→ RECORDS TO USE
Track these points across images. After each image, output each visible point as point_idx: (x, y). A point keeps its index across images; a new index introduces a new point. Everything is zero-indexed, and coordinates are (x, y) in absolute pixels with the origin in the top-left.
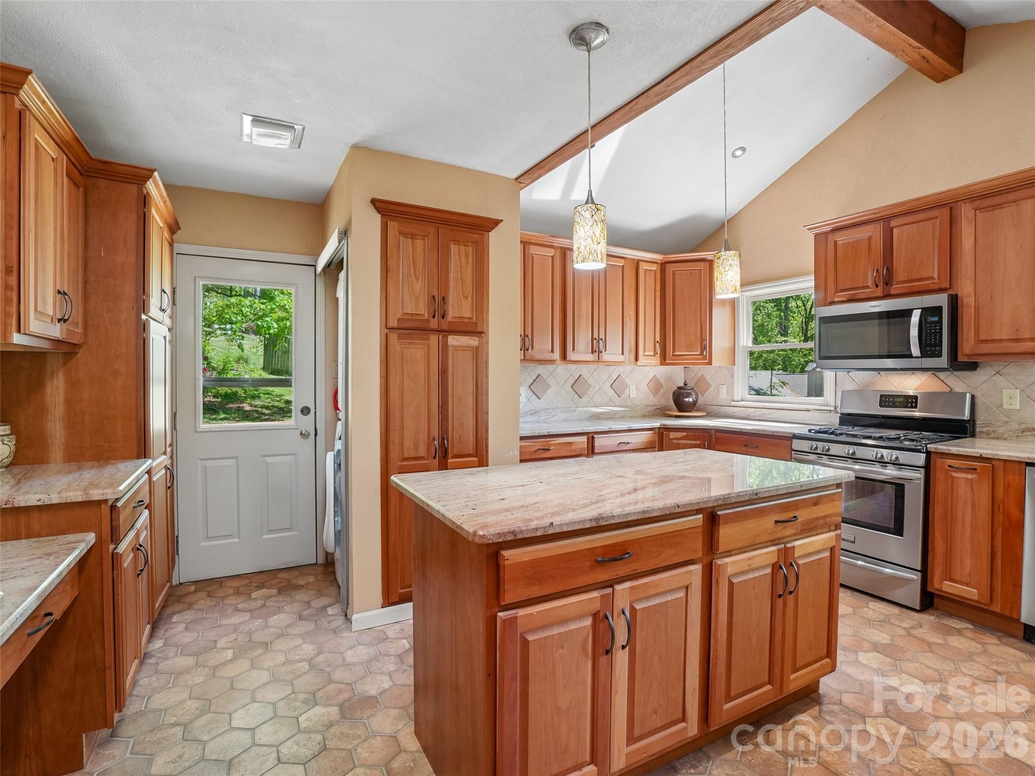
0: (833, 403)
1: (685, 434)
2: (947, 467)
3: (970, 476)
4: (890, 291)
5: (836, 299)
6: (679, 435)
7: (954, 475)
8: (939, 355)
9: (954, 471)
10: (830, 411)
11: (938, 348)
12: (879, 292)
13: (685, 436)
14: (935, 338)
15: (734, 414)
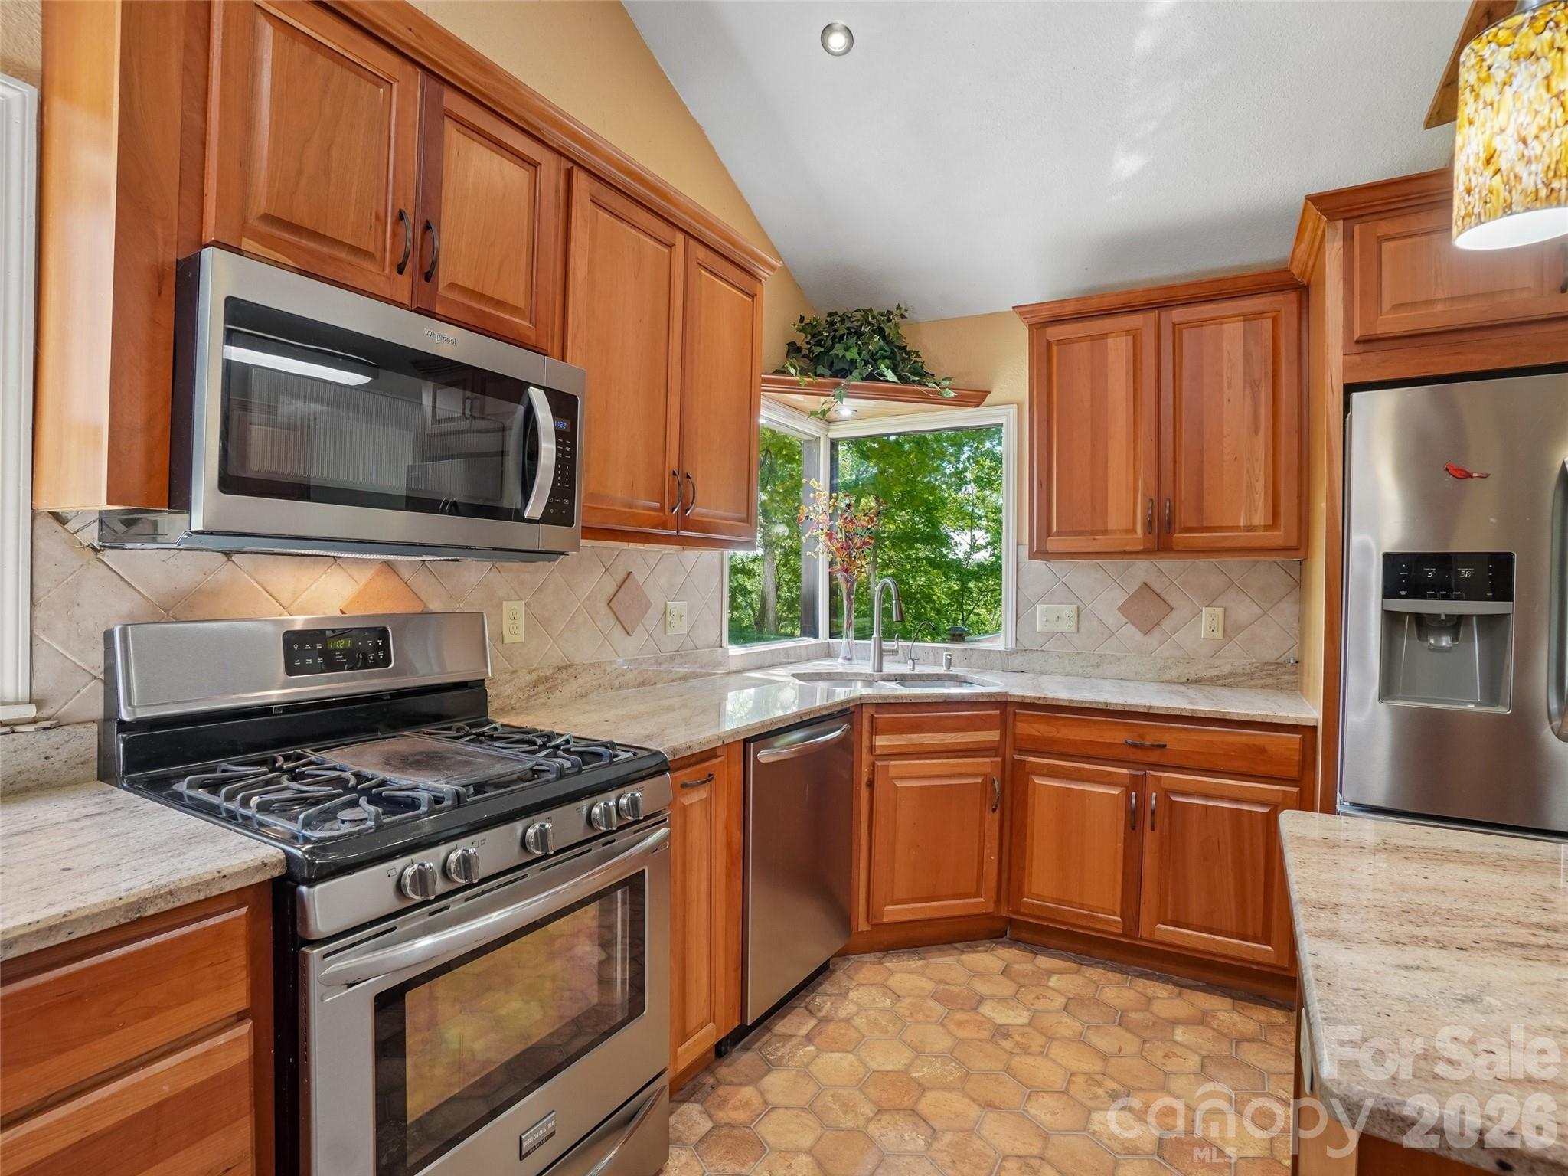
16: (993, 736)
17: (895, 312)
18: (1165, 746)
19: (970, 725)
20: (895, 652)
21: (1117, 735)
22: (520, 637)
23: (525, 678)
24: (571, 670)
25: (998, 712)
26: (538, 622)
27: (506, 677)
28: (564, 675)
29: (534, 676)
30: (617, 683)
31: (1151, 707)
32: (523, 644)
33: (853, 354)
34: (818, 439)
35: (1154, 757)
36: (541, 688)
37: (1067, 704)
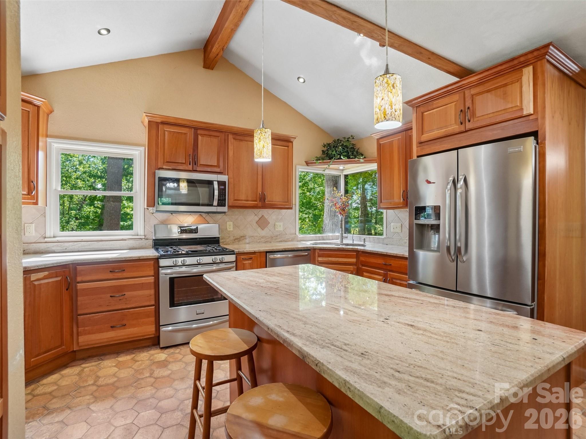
0: (142, 233)
1: (46, 273)
2: (242, 259)
3: (250, 262)
4: (197, 168)
5: (164, 167)
6: (41, 275)
7: (244, 262)
8: (225, 206)
9: (243, 261)
10: (141, 239)
11: (224, 202)
12: (190, 167)
13: (47, 275)
14: (223, 196)
15: (48, 249)
16: (354, 260)
17: (351, 137)
18: (391, 265)
19: (346, 257)
20: (347, 237)
21: (380, 261)
22: (232, 229)
23: (232, 238)
24: (244, 237)
25: (355, 253)
26: (235, 226)
27: (227, 238)
28: (243, 238)
29: (235, 238)
30: (258, 241)
31: (387, 253)
32: (232, 231)
33: (334, 153)
34: (340, 175)
35: (388, 268)
36: (236, 240)
37: (369, 252)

→ WORK ITEM
Using the listing above, copy every line from the line containing "22: (520, 637)" through the last one, both included, and no other lines. Pictures stay out.

→ OUTPUT OF THE EXERCISE
22: (520, 637)
23: (525, 678)
24: (571, 670)
25: (998, 712)
26: (538, 622)
27: (506, 677)
28: (564, 675)
29: (534, 676)
30: (617, 683)
31: (1151, 707)
32: (523, 644)
33: (853, 354)
34: (818, 439)
35: (1154, 757)
36: (541, 688)
37: (1067, 704)
0: (142, 233)
1: (46, 273)
2: (242, 259)
3: (250, 262)
4: (197, 168)
5: (164, 167)
6: (41, 275)
7: (244, 262)
8: (225, 206)
9: (243, 261)
10: (141, 239)
11: (224, 202)
12: (190, 167)
13: (47, 275)
14: (223, 196)
15: (48, 249)
16: (354, 260)
17: (351, 137)
18: (391, 265)
19: (346, 257)
20: (347, 237)
21: (380, 261)
22: (232, 229)
23: (232, 238)
24: (244, 237)
25: (355, 253)
26: (235, 226)
27: (227, 238)
28: (243, 238)
29: (235, 238)
30: (258, 241)
31: (387, 253)
32: (232, 231)
33: (334, 153)
34: (340, 175)
35: (388, 268)
36: (236, 240)
37: (369, 252)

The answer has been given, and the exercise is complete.